_Task statement_. Gather every line below that contains the word "left", counting only matches with the same capitalization.

_Extracted material_.
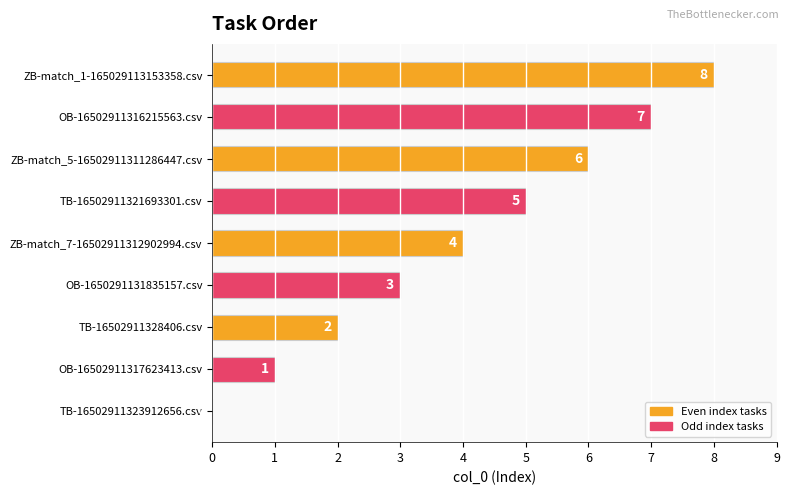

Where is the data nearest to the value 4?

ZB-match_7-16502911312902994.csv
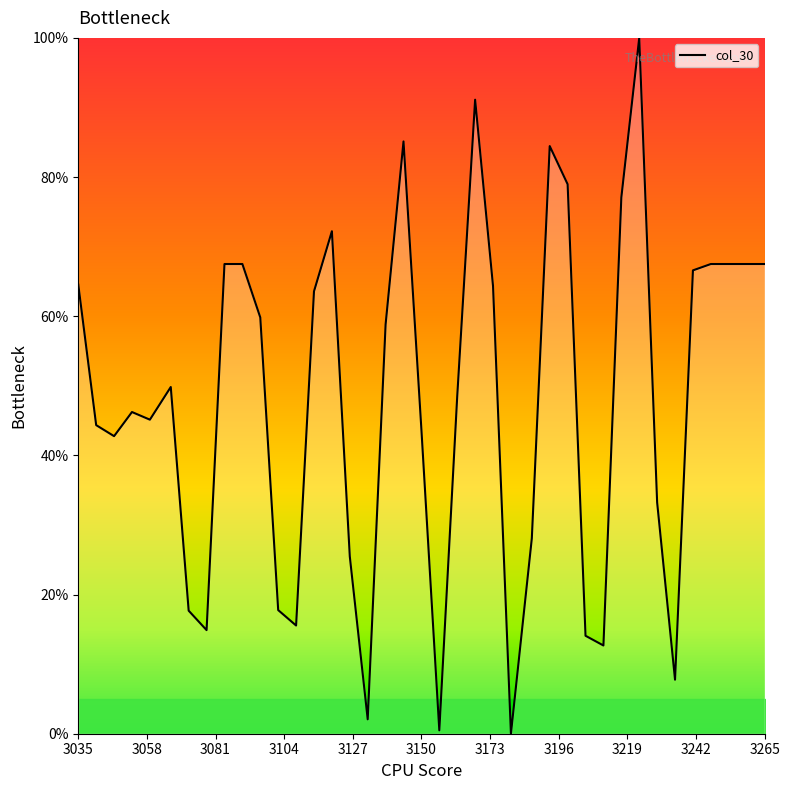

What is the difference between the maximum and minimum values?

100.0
...
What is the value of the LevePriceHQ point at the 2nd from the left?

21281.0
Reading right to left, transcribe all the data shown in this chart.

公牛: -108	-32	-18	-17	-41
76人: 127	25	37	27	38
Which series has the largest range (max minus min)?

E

_Response area_.
What is the value of the LevePriceHQ point at the 2nd from the left?
Reading right to left, transcribe all the data shown in this chart.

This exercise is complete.